What Happened to Amazon Inspire, the Tech Giant’s Education Marketplace?

Enterprises

What Happened to Amazon Inspire, the Tech Giant’s Education Marketplace?

By Jeffrey R. Young and Sydney Johnson     Jun 26, 2017

What Happened to Amazon Inspire, the Tech Giant’s Education Marketplace?

Last summer the world’s largest online retailer launched Amazon Inspire, touting it as a hub for educators to exchange lesson plans and other Open Education Resources. But a year later, the site remains in limited, invitation-only beta. Some wonder when it will be open to the wider education community (and what the company’s broader education strategy is).

The ambitious project stumbled just one day after it launched, when some educators complained that their teaching materials had been posted by other users without permission. As a story in The New York Times noted at the time, Amazon Inspire appeared to have opened without a system in place to review whether users were violating copyright when they uploaded materials—systems that are standard on YouTube and other collections of user-generated content.
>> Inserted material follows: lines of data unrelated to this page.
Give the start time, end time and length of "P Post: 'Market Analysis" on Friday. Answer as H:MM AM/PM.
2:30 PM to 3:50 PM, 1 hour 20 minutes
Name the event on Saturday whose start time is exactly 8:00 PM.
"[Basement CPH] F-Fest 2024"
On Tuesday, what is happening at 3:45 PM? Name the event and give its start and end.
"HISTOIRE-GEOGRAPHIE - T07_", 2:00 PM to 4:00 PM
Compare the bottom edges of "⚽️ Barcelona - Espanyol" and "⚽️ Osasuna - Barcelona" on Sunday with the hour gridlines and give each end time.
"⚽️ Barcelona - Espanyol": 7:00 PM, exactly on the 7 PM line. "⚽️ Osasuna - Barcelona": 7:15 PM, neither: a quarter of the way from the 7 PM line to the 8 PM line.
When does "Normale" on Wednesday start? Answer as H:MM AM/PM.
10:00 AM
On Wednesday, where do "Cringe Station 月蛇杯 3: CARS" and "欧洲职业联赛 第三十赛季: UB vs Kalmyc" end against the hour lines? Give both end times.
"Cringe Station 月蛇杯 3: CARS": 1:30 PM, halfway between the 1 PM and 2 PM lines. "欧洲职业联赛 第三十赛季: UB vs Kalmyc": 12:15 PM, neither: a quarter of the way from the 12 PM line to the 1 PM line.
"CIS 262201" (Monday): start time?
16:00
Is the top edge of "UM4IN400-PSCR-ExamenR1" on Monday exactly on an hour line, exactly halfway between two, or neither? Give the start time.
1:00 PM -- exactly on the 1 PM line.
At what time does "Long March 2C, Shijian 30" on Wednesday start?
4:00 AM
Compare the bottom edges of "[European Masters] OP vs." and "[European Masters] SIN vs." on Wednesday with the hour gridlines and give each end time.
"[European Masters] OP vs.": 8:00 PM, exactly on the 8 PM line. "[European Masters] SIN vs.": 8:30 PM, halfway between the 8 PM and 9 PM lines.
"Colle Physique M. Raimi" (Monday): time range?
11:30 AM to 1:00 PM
At the time, the company got a talking to from teachers in comments on its Facebook page for Amazon Education. As one teacher put it: “Teachers are always so caring and giving and in most cases grossly underpaid. The resources that we create take hours and hours to create and to expect that our intellectual property should be given away freely is appalling, immoral and illegal.”

Amazon officials took down the offending content and pledged to quickly put a review system in place. Since then, the service has had a much lower profile—in fact, several educators asked about the service this week had either forgotten about it or never heard of Inspire. Even some who were invited to be beta testers say they sometimes had trouble getting to it, seeing only a message saying the site was temporarily down for maintenance.

The Amazon executive who spearheaded the creation of Inspire, Rohit Agarwal, left the company in March “to pursue other opportunities.” That official Facebook page for Amazon Education hasn’t been updated since June 30, 2016.

“Amazon Inspire is still in beta and we look forward to sharing updates soon,” said Stephany Rochon, a public relations manager at Amazon, in an email. “We remain committed to Amazon Inspire and are continuously innovating to help educators and improve student outcomes.” She declined to provide additional details. (Getting Amazon to talk about what it is up to is not as easy as just shouting questions to Alexa on an Echo, of course.)

Kristina Peters, public interest technology fellow at New America, says she worked with Amazon last year during a previous fellowship at the U.S. Department of Education. There, she worked with the Department’s Go Open campaign, which she says Amazon was initially a part of. “I know the product is still in beta, and there are a lot of states and teachers still counting on them [for open educational resources]”

Peters says she recently reviewed Inspire's terms of service, which the company has been re-crafting since running into trouble last year. She says Amazon is still facing “concerns around account creation and making sure users don't login with a personal Amazon account that is tied to their credit card.” After all, she adds, someone going to get classroom materials might not want want the platform to suggest buying non-educational items, like groceries, after downloading a resource.

Some of those who have tested the service question how useful it will be for teachers, noting that the quality of material posted varies widely and that it’s hard to quickly evaluate the listings. Though users can give each item a star rating, the vast majority of resources in the collection have no ratings, since only a limited audience has access to the beta site.

“The biggest complaint about Amazon Inspire was that [users say] ‘I can’t tell if this is a good resource, and it’s taking me too long to get to a good resource,” says Angela Estrella, an instructional coach for the Center to Support Excellence in Teaching at Stanford University’s Graduate School of Education. “Teachers want vetted resources.” In addition to posts by users, the site includes content from partners, including the Newseum and EdLeader21, but a key feature is the ability for any user to add their own material.

Estrella says that she sees more and more teachers seeking out online materials. Administrators, she says, “notice that for new teachers the quality of their lesson plans are better because they have access to so many more resources, and it’s easier to get resources,” she adds.

Many observers wonder whether Amazon Inspire represents a first step by the company into creating a marketplace for educational materials. Several other services already provide such a marketplace, such as TeachersPayTeachers, but experts say a major tech player like Amazon could greatly expand the visibility and use of exchanging and selling lesson plans and other educational materials.

Inspire wasn’t Amazon’s first move into education. In 2013 it bought a math instruction company called TenMarks, which was co-founded by Agarwal.

Trace Urdan, an independent analyst who watches the education sector, notes that back then the acquisition raised speculation that Amazon’s massive body of user data had told them that educational software was going to get hotter. “They have so much information about what people are doing with their dollars,” says Urdan. “That has to inform at some level what they choose to do and what not to do.”

“Everybody is constantly interested in what the giant tech companies may or may not do around education,” says Urdan. “And Amazon wants to dominate every kind of marketplace out there.”

He says that for years major textbook publishers have talked about creating something like Inspire to collect Open Education Resources, though so far none have made a major push. “My sense of publishers is that they’re in this mode of dismissing OER entirely, and it’s a crazy mistake,” he adds.